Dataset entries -
────────────────────

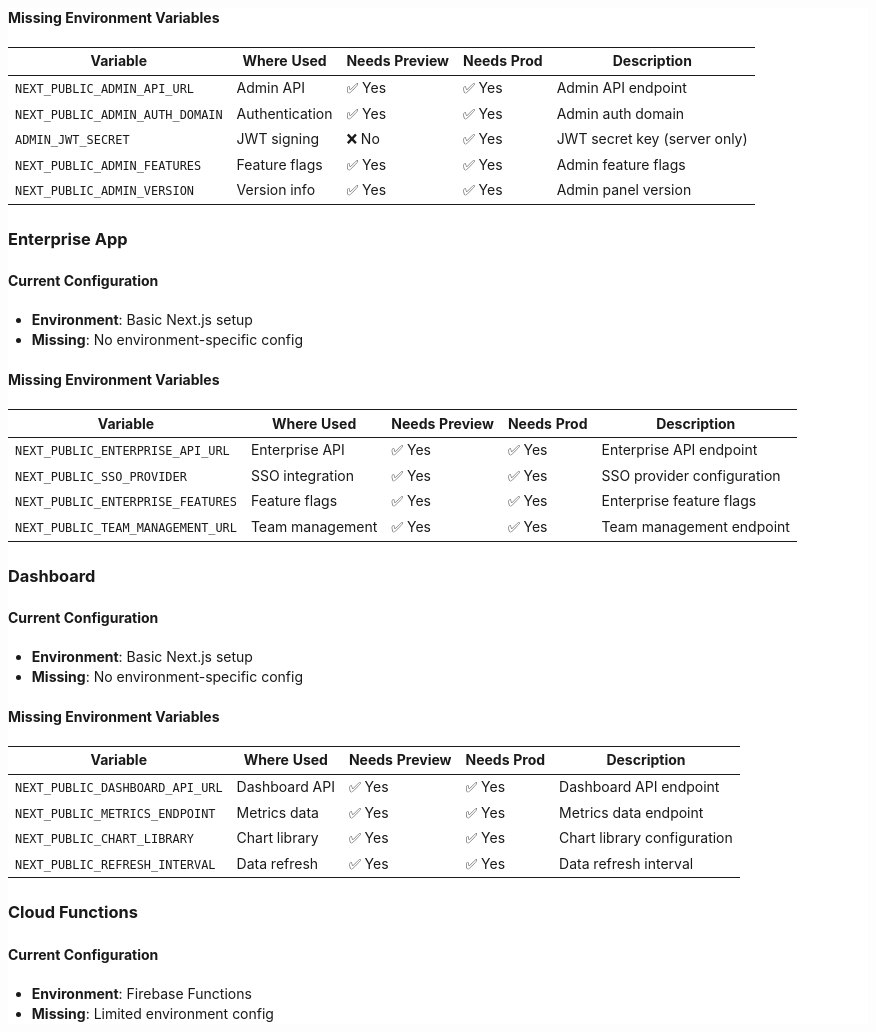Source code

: #### Missing Environment Variables
| Variable | Where Used | Needs Preview | Needs Prod | Description |
|----------|------------|---------------|-------------|-------------|
| `NEXT_PUBLIC_ADMIN_API_URL` | Admin API | ✅ Yes | ✅ Yes | Admin API endpoint |
| `NEXT_PUBLIC_ADMIN_AUTH_DOMAIN` | Authentication | ✅ Yes | ✅ Yes | Admin auth domain |
| `ADMIN_JWT_SECRET` | JWT signing | ❌ No | ✅ Yes | JWT secret key (server only) |
| `NEXT_PUBLIC_ADMIN_FEATURES` | Feature flags | ✅ Yes | ✅ Yes | Admin feature flags |
| `NEXT_PUBLIC_ADMIN_VERSION` | Version info | ✅ Yes | ✅ Yes | Admin panel version |

### Enterprise App
#### Current Configuration
- **Environment**: Basic Next.js setup
- **Missing**: No environment-specific config

#### Missing Environment Variables
| Variable | Where Used | Needs Preview | Needs Prod | Description |
|----------|------------|---------------|-------------|-------------|
| `NEXT_PUBLIC_ENTERPRISE_API_URL` | Enterprise API | ✅ Yes | ✅ Yes | Enterprise API endpoint |
| `NEXT_PUBLIC_SSO_PROVIDER` | SSO integration | ✅ Yes | ✅ Yes | SSO provider configuration |
| `NEXT_PUBLIC_ENTERPRISE_FEATURES` | Feature flags | ✅ Yes | ✅ Yes | Enterprise feature flags |
| `NEXT_PUBLIC_TEAM_MANAGEMENT_URL` | Team management | ✅ Yes | ✅ Yes | Team management endpoint |

### Dashboard
#### Current Configuration
- **Environment**: Basic Next.js setup
- **Missing**: No environment-specific config

#### Missing Environment Variables
| Variable | Where Used | Needs Preview | Needs Prod | Description |
|----------|------------|---------------|-------------|-------------|
| `NEXT_PUBLIC_DASHBOARD_API_URL` | Dashboard API | ✅ Yes | ✅ Yes | Dashboard API endpoint |
| `NEXT_PUBLIC_METRICS_ENDPOINT` | Metrics data | ✅ Yes | ✅ Yes | Metrics data endpoint |
| `NEXT_PUBLIC_CHART_LIBRARY` | Chart library | ✅ Yes | ✅ Yes | Chart library configuration |
| `NEXT_PUBLIC_REFRESH_INTERVAL` | Data refresh | ✅ Yes | ✅ Yes | Data refresh interval |

### Cloud Functions
#### Current Configuration
- **Environment**: Firebase Functions
- **Missing**: Limited environment config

────────────────────

Task -
The lines above should be transcribed exactly, with every image removed.

Exercise solution -
Source code

: #### Missing Environment Variables
| Variable | Where Used | Needs Preview | Needs Prod | Description |
|----------|------------|---------------|-------------|-------------|
| `NEXT_PUBLIC_ADMIN_API_URL` | Admin API | ✅ Yes | ✅ Yes | Admin API endpoint |
| `NEXT_PUBLIC_ADMIN_AUTH_DOMAIN` | Authentication | ✅ Yes | ✅ Yes | Admin auth domain |
| `ADMIN_JWT_SECRET` | JWT signing | ❌ No | ✅ Yes | JWT secret key (server only) |
| `NEXT_PUBLIC_ADMIN_FEATURES` | Feature flags | ✅ Yes | ✅ Yes | Admin feature flags |
| `NEXT_PUBLIC_ADMIN_VERSION` | Version info | ✅ Yes | ✅ Yes | Admin panel version |

### Enterprise App
#### Current Configuration
- **Environment**: Basic Next.js setup
- **Missing**: No environment-specific config

#### Missing Environment Variables
| Variable | Where Used | Needs Preview | Needs Prod | Description |
|----------|------------|---------------|-------------|-------------|
| `NEXT_PUBLIC_ENTERPRISE_API_URL` | Enterprise API | ✅ Yes | ✅ Yes | Enterprise API endpoint |
| `NEXT_PUBLIC_SSO_PROVIDER` | SSO integration | ✅ Yes | ✅ Yes | SSO provider configuration |
| `NEXT_PUBLIC_ENTERPRISE_FEATURES` | Feature flags | ✅ Yes | ✅ Yes | Enterprise feature flags |
| `NEXT_PUBLIC_TEAM_MANAGEMENT_URL` | Team management | ✅ Yes | ✅ Yes | Team management endpoint |

### Dashboard
#### Current Configuration
- **Environment**: Basic Next.js setup
- **Missing**: No environment-specific config

#### Missing Environment Variables
| Variable | Where Used | Needs Preview | Needs Prod | Description |
|----------|------------|---------------|-------------|-------------|
| `NEXT_PUBLIC_DASHBOARD_API_URL` | Dashboard API | ✅ Yes | ✅ Yes | Dashboard API endpoint |
| `NEXT_PUBLIC_METRICS_ENDPOINT` | Metrics data | ✅ Yes | ✅ Yes | Metrics data endpoint |
| `NEXT_PUBLIC_CHART_LIBRARY` | Chart library | ✅ Yes | ✅ Yes | Chart library configuration |
| `NEXT_PUBLIC_REFRESH_INTERVAL` | Data refresh | ✅ Yes | ✅ Yes | Data refresh interval |

### Cloud Functions
#### Current Configuration
- **Environment**: Firebase Functions
- **Missing**: Limited environment config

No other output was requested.